Butyryl-CoA (or butyryl-coenzyme A, butanoyl-CoA) is an organic coenzyme A-containing derivative of butyric acid. It is a natural product found in many biological pathways, such as fatty acid metabolism (degradation and elongation), fermentation, and 4-aminobutanoate (GABA) degradation. It mostly participates as an intermediate, a precursor to and converted from crotonyl-CoA. This interconversion is mediated by butyryl-CoA dehydrogenase. From redox data, butyryl-CoA dehydrogenase shows little to no activity at pH higher than 7.0. This is important as enzyme midpoint potential is at pH 7.0 and at 25 °C. Therefore, changes above from this value will denature the enzyme. Within the human colon, butyrate helps supply energy to the gut epithelium and helps regulate cell responses. Butyryl-CoA has a very high calculated potential Gibbs energy, -462.53937 kcal/mol, stored at its bond with CoA.

Reaction

Fatty acid metabolism

Butyryl-CoA interconverts to and from 3-oxohexanoyl-CoA by acetyl-CoA acetyltransferase (or thiolase). In terms of organic chemistry, the reaction is the reverse of a Claisen condensation. Subsequently butyryl-CoA is converted into crotonyl-CoA. The conversion is catalyzed by electron-transfer flavoprotein 2,3-oxidoreductase. This enzyme has many synonyms that are orthologous to each other, including butyryl-CoA dehydrogenase, acyl-CoA dehydrogenase, acyl-CoA oxidase, and short-chain 2-methylacyl-CoA dehydrogenase

Fermentation

Butyryl-CoA is an intermediate of the fermentation pathway found in Clostridium kluyveri. This species can ferment acetyl-CoA and succinate into butanoate, extracting energy through the process. The fermentation pathway from ethanol to acetyl-CoA to butanoate is also known as ABE fermentation. Butyryl-CoA is reduced from crotonyl-CoA catalyzing by butyryl-CoA dehydrogenase, where two NADH molecules donate four electrons, with two of them reducing ferredoxin ([2Fe-2S] cluster) and the other two reducing crotonyl-CoA into butyryl-CoA. Subsequently, butyryl-CoA is converted into butanoate by propionyl-CoA transferase, which transfers the coenzyme-A group onto an acetate, forming acetyl-CoA. It is essential in reducing ferredoxins in anaerobic bacteria and archaea so that electron transport phosphorylation and substrate-level phosphorylation can occur with increased efficiency.

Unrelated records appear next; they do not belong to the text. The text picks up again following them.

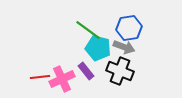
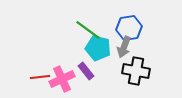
gray arrow: rotated 90 degrees clockwise
black cross: moved 16 px right; rotated 12 degrees counterclockwise
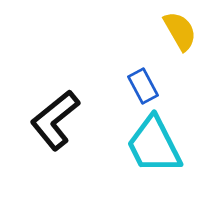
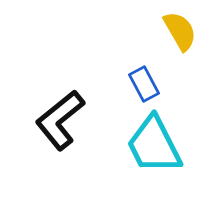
blue rectangle: moved 1 px right, 2 px up
black L-shape: moved 5 px right
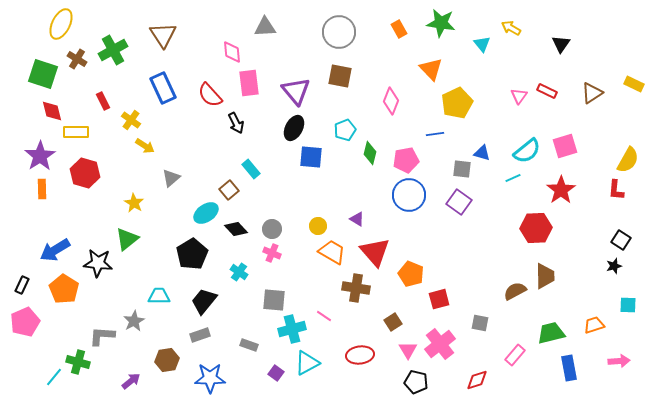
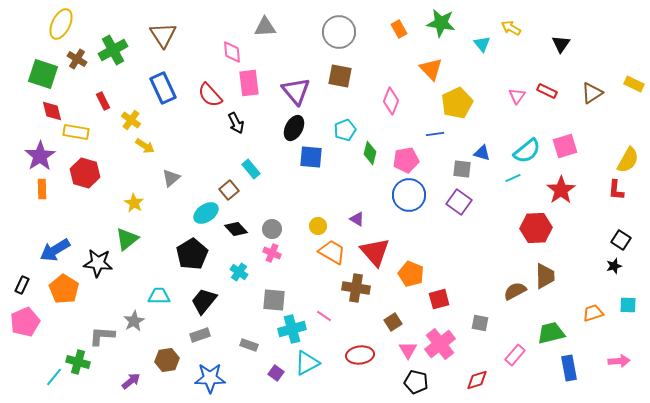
pink triangle at (519, 96): moved 2 px left
yellow rectangle at (76, 132): rotated 10 degrees clockwise
orange trapezoid at (594, 325): moved 1 px left, 12 px up
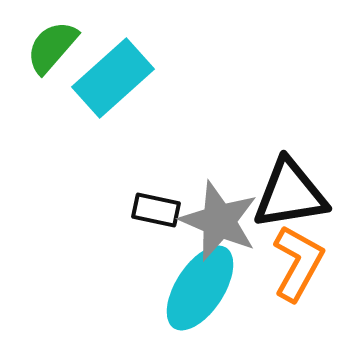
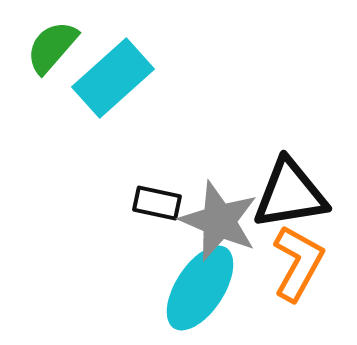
black rectangle: moved 1 px right, 7 px up
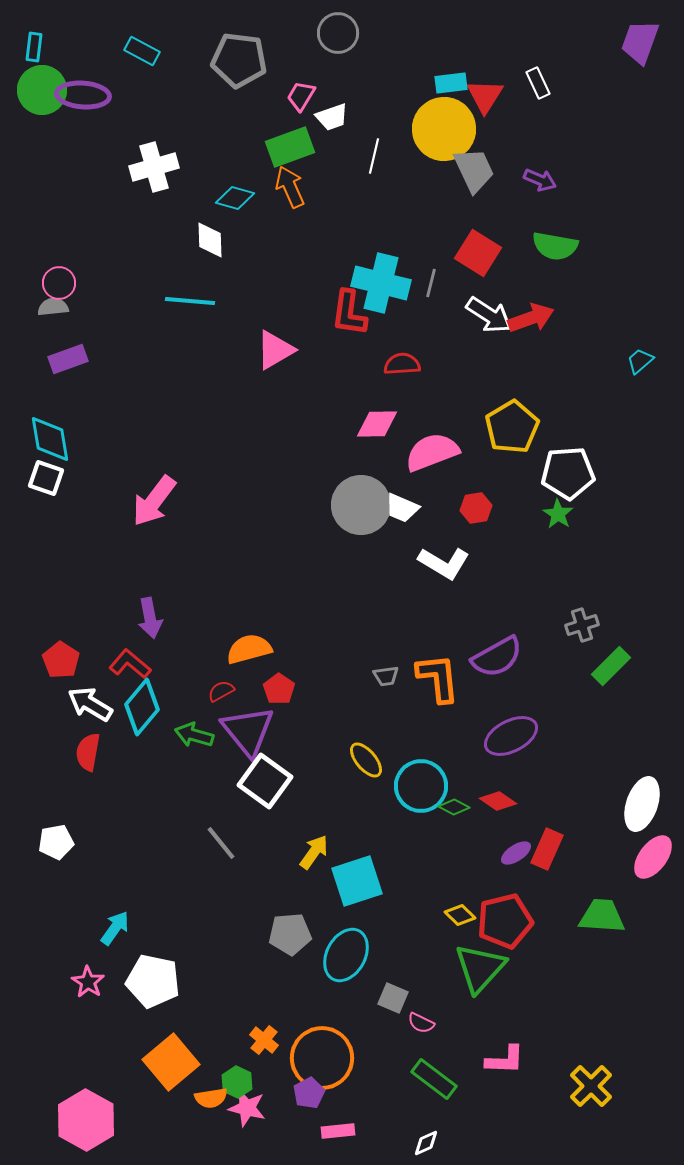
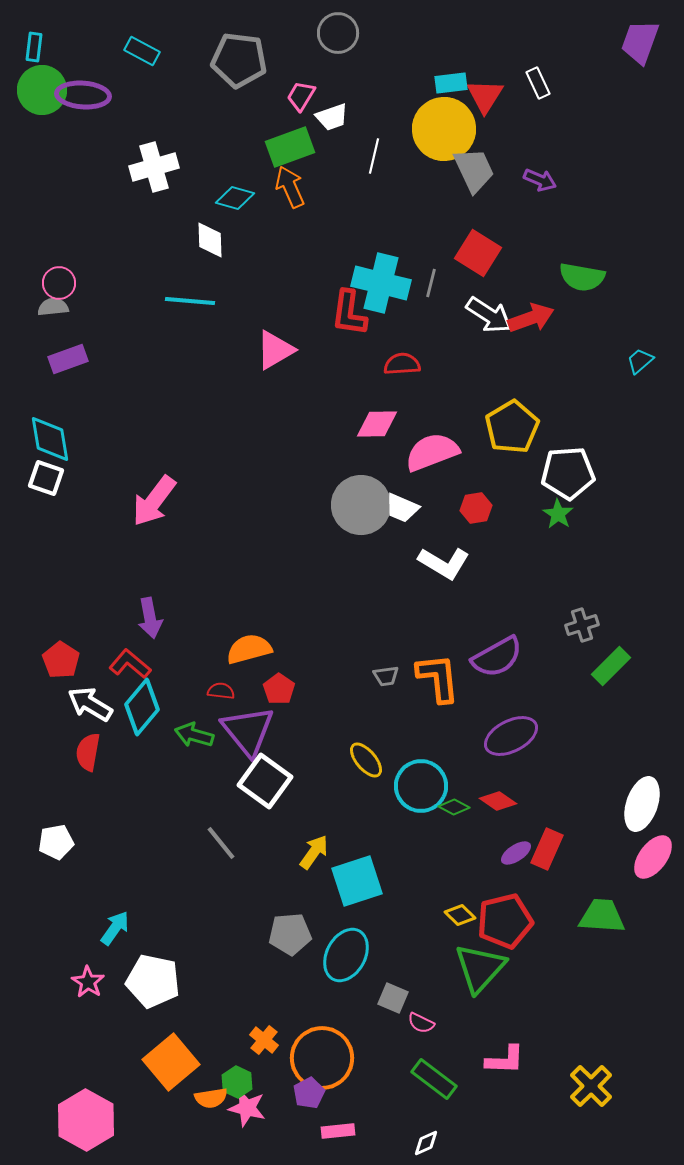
green semicircle at (555, 246): moved 27 px right, 31 px down
red semicircle at (221, 691): rotated 36 degrees clockwise
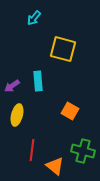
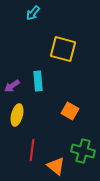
cyan arrow: moved 1 px left, 5 px up
orange triangle: moved 1 px right
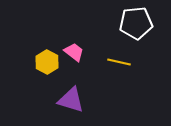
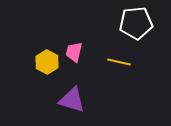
pink trapezoid: rotated 115 degrees counterclockwise
purple triangle: moved 1 px right
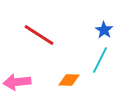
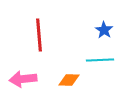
red line: rotated 52 degrees clockwise
cyan line: rotated 60 degrees clockwise
pink arrow: moved 6 px right, 3 px up
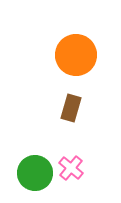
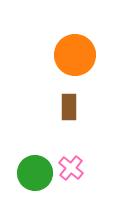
orange circle: moved 1 px left
brown rectangle: moved 2 px left, 1 px up; rotated 16 degrees counterclockwise
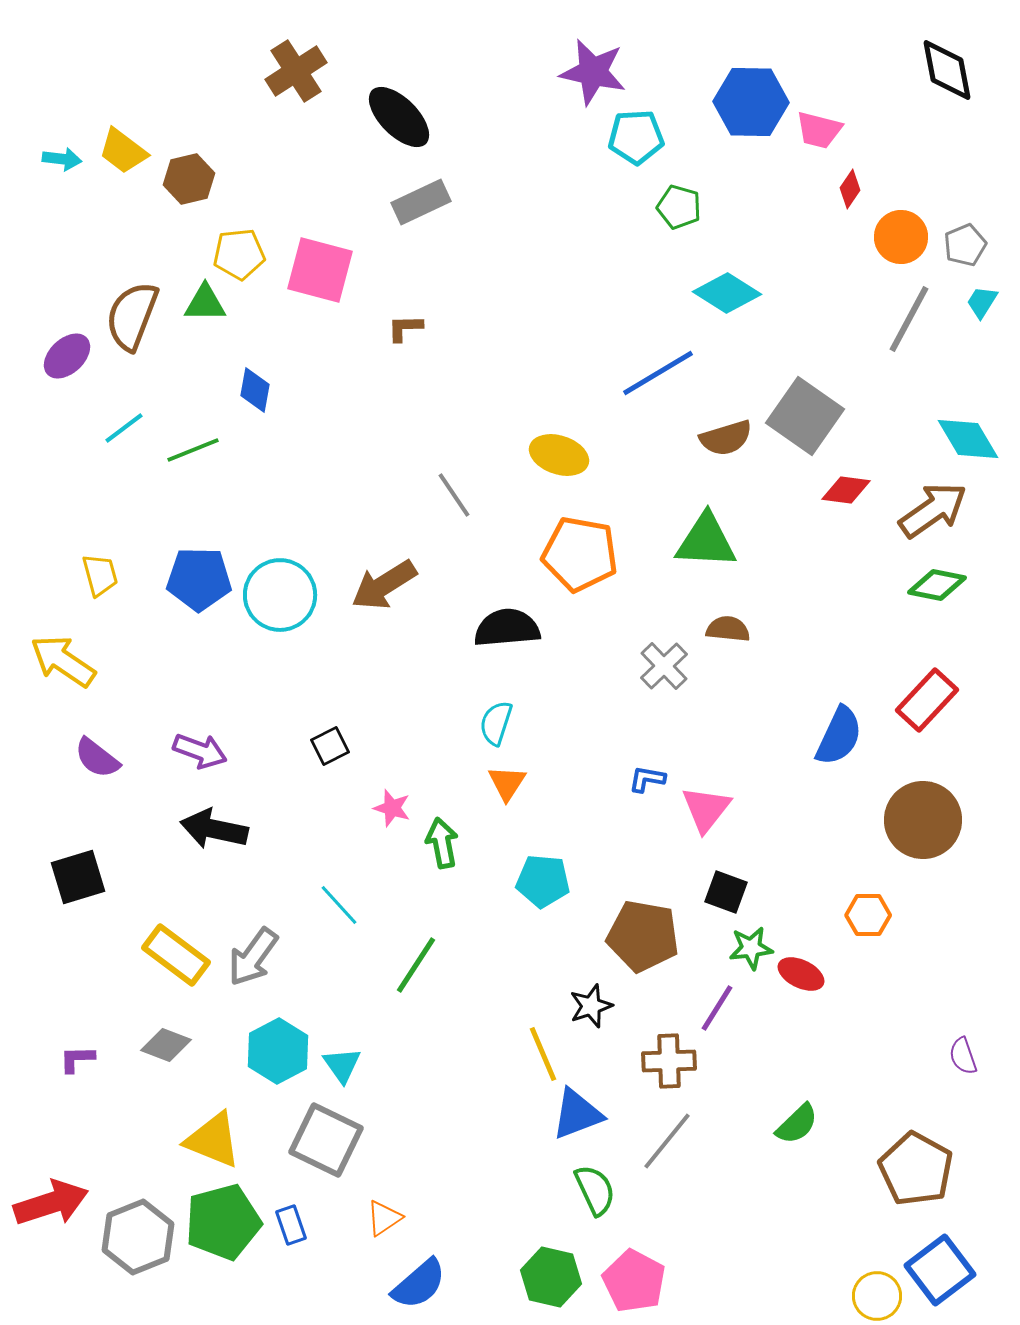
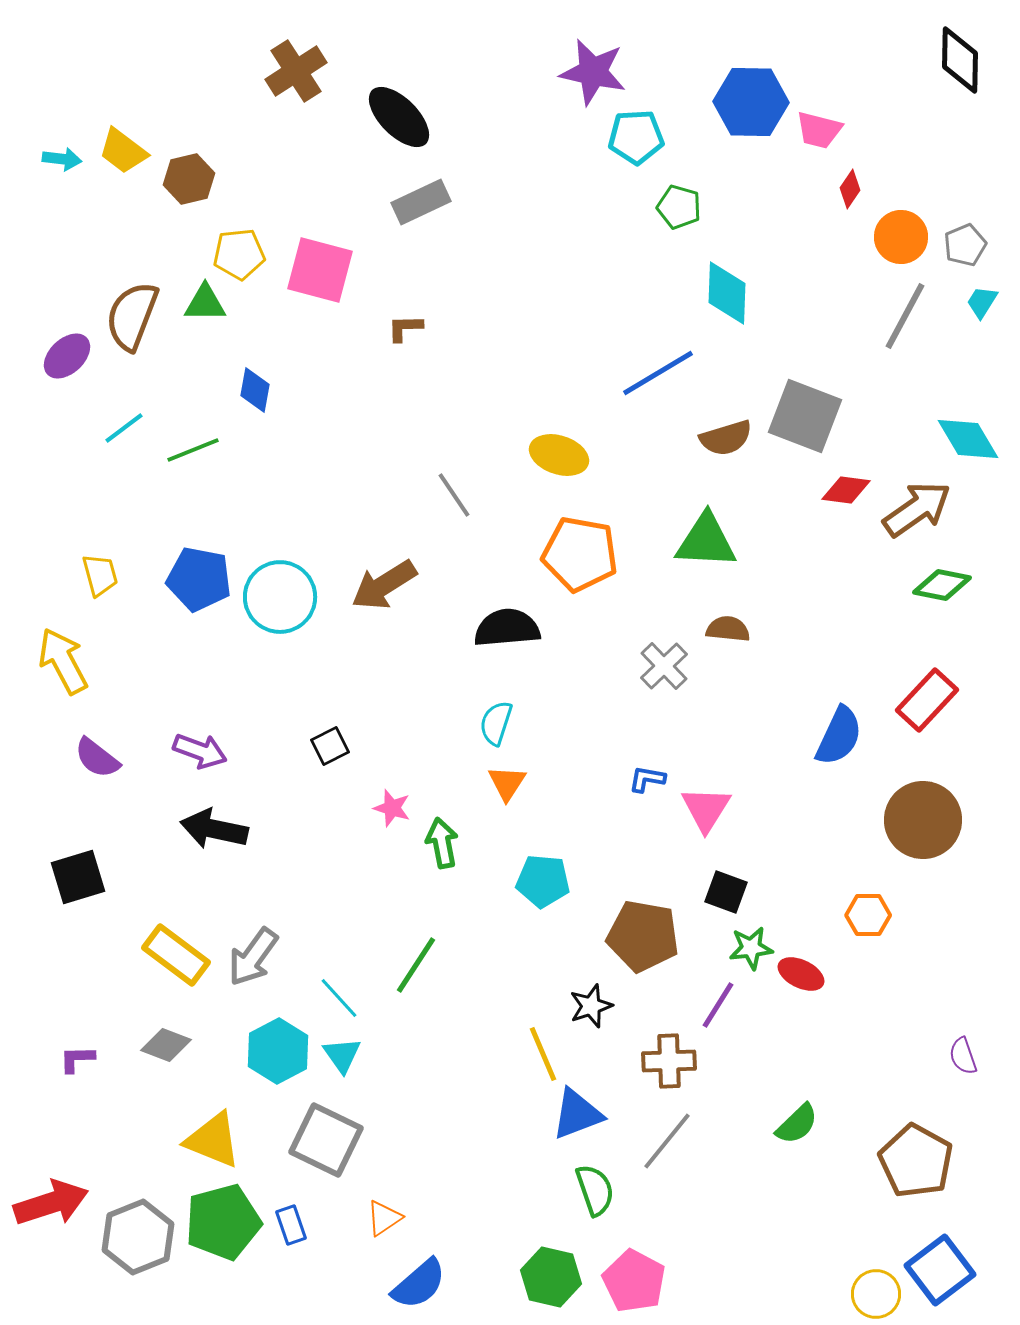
black diamond at (947, 70): moved 13 px right, 10 px up; rotated 12 degrees clockwise
cyan diamond at (727, 293): rotated 60 degrees clockwise
gray line at (909, 319): moved 4 px left, 3 px up
gray square at (805, 416): rotated 14 degrees counterclockwise
brown arrow at (933, 510): moved 16 px left, 1 px up
blue pentagon at (199, 579): rotated 10 degrees clockwise
green diamond at (937, 585): moved 5 px right
cyan circle at (280, 595): moved 2 px down
yellow arrow at (63, 661): rotated 28 degrees clockwise
pink triangle at (706, 809): rotated 6 degrees counterclockwise
cyan line at (339, 905): moved 93 px down
purple line at (717, 1008): moved 1 px right, 3 px up
cyan triangle at (342, 1065): moved 10 px up
brown pentagon at (916, 1169): moved 8 px up
green semicircle at (595, 1190): rotated 6 degrees clockwise
yellow circle at (877, 1296): moved 1 px left, 2 px up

4-aminobutanoate (GABA) degradation

Butyryl-CoA is also an intermediate found in 4-aminobutanoate (GABA) degradation. 4-aminobutanoate (GABA) has two fates in this degradation pathway. When discovered in Acetoanaerobium sticklandii and Pseudomonas fluorescens, 4-aminobutanoate was converted into glutamate, which can be deaminated, releasing ammonium. However, in Acetoanaerobium sticklandii and Clostridium aminobutyricum, 4-aminobutanoate was converted into succinate semialdehyde and, through a series of steps via the intermediate of butanoyl-CoA, finally converted into butanoate. The degradation pathway plays an important role in regulating the concentration of GABA, which is an inhibitory neurotransmitter that reduces neuronal excitability. Dysregulation of GABA degradation can lead to imbalances in neurotransmitter levels, contributing to various neurological disorders such as epilepsy, anxiety, and depression. The reaction mechanism is the same as that in the fermentation pathway, where butyryl-CoA is first reduced from crotonyl-CoA and then converted into butanoate.

Regulation

Butyryl-CoA acts upon butanol dehydrogenase via competitive inhibition. The adenine moiety can bind butanol dehydrogenase and reduce its activity. The phosphate moiety of butyryl-CoA is found to have inhibitory activities upon its binding with phosphotransbutyrylase. Butyryl-CoA is also believed to have inhibitory effects on acetyl-CoA acetyltransferase, DL-methylmalonyl-CoA racemase, and glycine N-acyltransferase, however, the specific mechanism remains unknown.